Monitoring circuit breakers

Monitoring state changes is critical:

Metrics:
– Current state (Closed/Open/Half-Open)
– Time in each state
– Failure rate
– Request count per state

Alerts:
– Circuit opens -> PagerDuty
– Open state > 5 minutes -> Slack notification
– Multiple circuits open at once -> major incident

Dashboards:
– Per-service circuit breaker state
– Historical state transitions
– Failure rate trends

Without this visibility, the breaker operates silently and the team doesn’t notice the system is degraded.

Bulkhead pattern (complementary)

The breaker’s cousin: the bulkhead pattern. Separate connection pools so one service’s calls can’t block the others.

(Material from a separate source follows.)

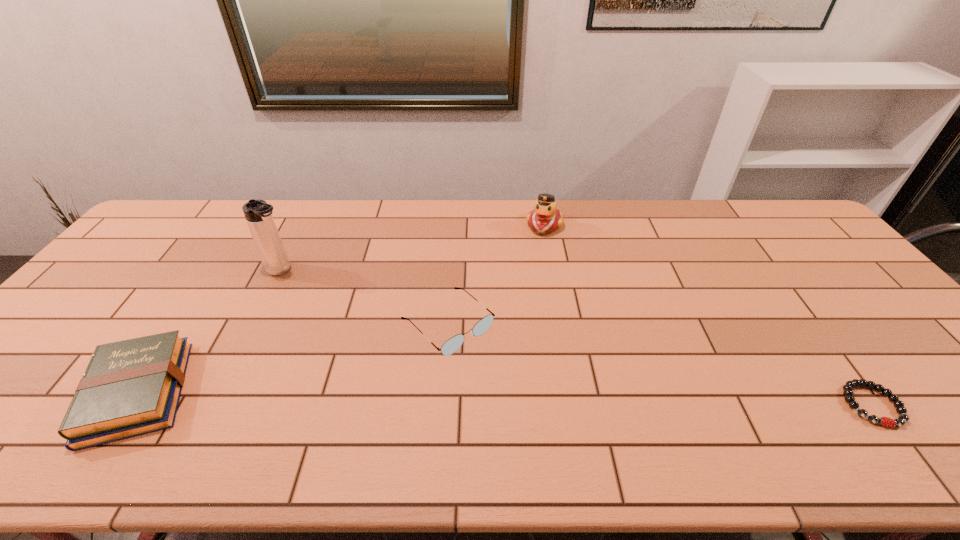
In order to click on vacant position in the image that satisfies the following two spatial constraints: 1. on the back side of the second object from right to left; 2. on the left side of the leftmost object in this screenshot , I will do `click(250, 226)`.

Find the location of a particular element. The height and width of the screenshot is (540, 960). vacant space that satisfies the following two spatial constraints: 1. on the front side of the book; 2. on the right side of the shortest object is located at coordinates click(x=130, y=405).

Scenario: service A calls auth, database, payment. Auth is slow, it fills the connection pool. Database and payment calls also block.

Bulkhead fix: a dedicated thread pool or connection pool per downstream. If auth is slow, only auth’s pool drains; database and payment are unaffected.

Circuit breaker + bulkhead = comprehensive resilience.

Service mesh integration

In Kubernetes microservice systems, service meshes like Istio and Linkerd provide built-in circuit breakers. Each pod has a sidecar proxy, the proxy implements the breaker.

Advantage: application code doesn’t change. It’s handled at the infrastructure layer.

Disadvantage: customization is limited. Writing language-specific business logic in the sidecar is hard.

Hybrid: service mesh for basic circuit breaking, application-level fine-tuned breakers on important services.

Real story: Stripe API integration

On an e-commerce project I wrapped Stripe API calls in a circuit breaker. Stripe had a 2-hour outage (rare, but it happens).

Without the breaker:
– Every payment attempt hangs for 30 seconds
– The connection pool is stuck waiting on Stripe
– The main application starts to collapse
– Support tickets explode

With the breaker:
– Stripe times out after 30 seconds, circuit opens within 2 minutes
– Payment attempts fail immediately, user sees “Payment is temporarily unavailable, please try again in a few minutes”
– The rest of the app (catalog browsing, account management) keeps working
– Stripe recovers, circuit goes Half-Open then Closed

During the 2 hours Stripe was down, the system was degraded but up. Customer impact contained.

Testing circuit breakers

Chaos engineering mindset:

Unit test: test the state transitions of the breaker library. Mock downstream errors, check state.

Integration test: simulate slow or failing downstream. Does the circuit actually open?

Production testing: controlled downstream failure injection. Chaos-monkey style. Test environment, weekends.

Game days: quarterly. Simulate full service failure. Exercise the team’s response.

Configuration tuning

Defaults are rarely optimal. Tune per service:

Fast downstream (response < 100ms):
– Timeout: 1 second
– Failure threshold: 30%
– Reset: 10 seconds

Medium downstream (response 100 to 500ms):
– Timeout: 3 seconds
– Failure threshold: 50%
– Reset: 30 seconds

Slow downstream (response 1 to 5 seconds):
– Timeout: 10 seconds
– Failure threshold: 60%
– Reset: 60 seconds

Tune these based on your actual traffic patterns. Look at Prometheus metrics.

Bottom line

The circuit breaker is a foundational tool for microservice reliability. Critical for cascade failure prevention.

Don’t apply it to every call; focus on critical downstreams. Combine retry and circuit breaker. Fallback logic matters. Monitoring and alerting are mandatory.

Implementation: opossum, resilience4j, Polly. Proven libraries exist. You don’t need to roll your own. Tune the configuration; the wrong defaults are very common.

Price out one production incident and a circuit breaker pays for its 2 to 3 hour implementation many times over.